## EXERCISE SET
a. According to the column on Mississippi school funding, about how many students will the money help educate during the next school year?
b. List every dollar amount mentioned in the column on Mississippi school funding.
c. Reproduce the passage of the column on Mississippi school funding starting at "Both are accurate." and ending at "out of mind.".

## SOURCE TEXT
+---+
Money, by far, isn’t the only woe for some public schools in Mississippi, but pick a headline anyway:
1. “Legislature Approves Record Cash To Support K-12 Education.”
2. “Legislature Again Ignores Own Mandate, Underfunds Schools By $211 Million.”
Both are accurate.
Last week, the state Senate by a 49-2 vote gave final approval and sent to the governor a bill appropriating nearly $100 million more real dollars for public schools. The total will be $2.2 billion to be added to local taxes, federal dollars and assorted other money to pay for the education of about 490,000 students during the next school year.
It’s an election year. The 90-day lawmaking season is winding down in Jackson. Getting K-12 funding out of the way was smart public relations. It took the topic off the table and out of the vigorous debates that sometimes arise during end-of-session hoopla. Out of sight, out of mind.
Sen. Terry Burton, R-Newton, put it this way in The Clarion-Ledger. “K-12 education is a priority. We’re funding it first. We’re funding it more than it has ever been funded before.”
+---+
## INFORMATION PROVIDED
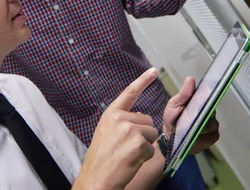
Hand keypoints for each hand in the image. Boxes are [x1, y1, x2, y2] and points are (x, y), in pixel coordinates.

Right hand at [73, 68, 159, 189]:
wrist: (96, 179)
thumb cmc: (100, 160)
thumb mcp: (106, 132)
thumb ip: (121, 121)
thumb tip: (141, 118)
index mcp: (110, 114)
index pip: (129, 93)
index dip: (142, 81)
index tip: (153, 71)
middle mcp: (119, 118)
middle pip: (147, 120)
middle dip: (143, 134)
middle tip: (126, 148)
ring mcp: (129, 130)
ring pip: (151, 134)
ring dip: (144, 146)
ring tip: (127, 155)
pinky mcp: (138, 143)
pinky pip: (152, 149)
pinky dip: (145, 157)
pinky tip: (131, 161)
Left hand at [162, 77, 219, 154]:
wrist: (171, 138)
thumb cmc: (172, 119)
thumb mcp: (174, 104)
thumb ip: (183, 94)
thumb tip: (190, 79)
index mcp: (199, 101)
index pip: (209, 96)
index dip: (207, 97)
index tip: (200, 101)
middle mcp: (208, 111)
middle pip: (212, 111)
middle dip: (202, 115)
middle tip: (191, 119)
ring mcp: (212, 124)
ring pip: (213, 124)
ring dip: (201, 127)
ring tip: (190, 129)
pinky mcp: (213, 136)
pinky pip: (213, 135)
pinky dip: (205, 137)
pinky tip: (196, 137)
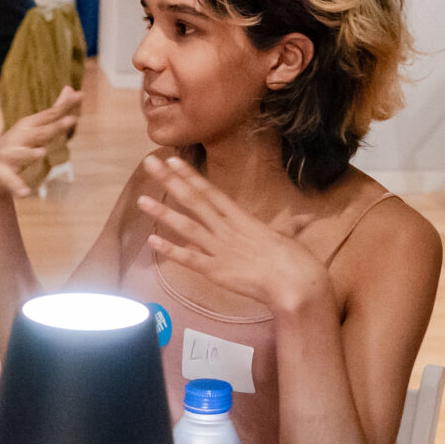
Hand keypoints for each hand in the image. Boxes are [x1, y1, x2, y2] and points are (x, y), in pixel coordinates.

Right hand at [0, 87, 81, 199]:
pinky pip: (10, 180)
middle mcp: (18, 138)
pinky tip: (24, 193)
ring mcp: (8, 155)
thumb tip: (71, 89)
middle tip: (71, 120)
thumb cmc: (14, 147)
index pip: (49, 115)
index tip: (80, 95)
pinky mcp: (0, 173)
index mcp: (27, 127)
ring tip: (40, 152)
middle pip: (39, 133)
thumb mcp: (34, 128)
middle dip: (54, 127)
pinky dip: (16, 186)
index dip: (64, 106)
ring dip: (29, 154)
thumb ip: (53, 111)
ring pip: (20, 155)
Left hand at [135, 152, 331, 314]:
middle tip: (149, 163)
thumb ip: (287, 227)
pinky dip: (171, 250)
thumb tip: (302, 219)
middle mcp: (228, 229)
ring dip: (164, 213)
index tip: (172, 160)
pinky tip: (152, 241)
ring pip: (187, 226)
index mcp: (243, 218)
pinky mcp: (217, 271)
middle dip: (170, 181)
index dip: (190, 175)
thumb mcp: (288, 238)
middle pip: (194, 200)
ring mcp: (221, 249)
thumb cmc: (297, 262)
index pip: (211, 191)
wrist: (297, 283)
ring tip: (142, 200)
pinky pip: (190, 259)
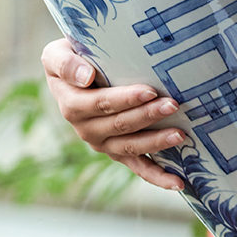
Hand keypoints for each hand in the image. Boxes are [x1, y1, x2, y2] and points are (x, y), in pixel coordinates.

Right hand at [41, 38, 185, 189]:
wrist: (73, 73)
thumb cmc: (69, 57)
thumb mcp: (55, 54)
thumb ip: (65, 64)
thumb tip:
+---+
## ANSWERS GIVEN
a. About 490,000 students.

b. $211 million, nearly $100 million, and $2.2 billion.

c.
Both are accurate.
Last week, the state Senate by a 49-2 vote gave final approval and sent to the governor a bill appropriating nearly $100 million more real dollars for public schools. The total will be $2.2 billion to be added to local taxes, federal dollars and assorted other money to pay for the education of about 490,000 students during the next school year.
It’s an election year. The 90-day lawmaking season is winding down in Jackson. Getting K-12 funding out of the way was smart public relations. It took the topic off the table and out of the vigorous debates that sometimes arise during end-of-session hoopla. Out of sight, out of mind.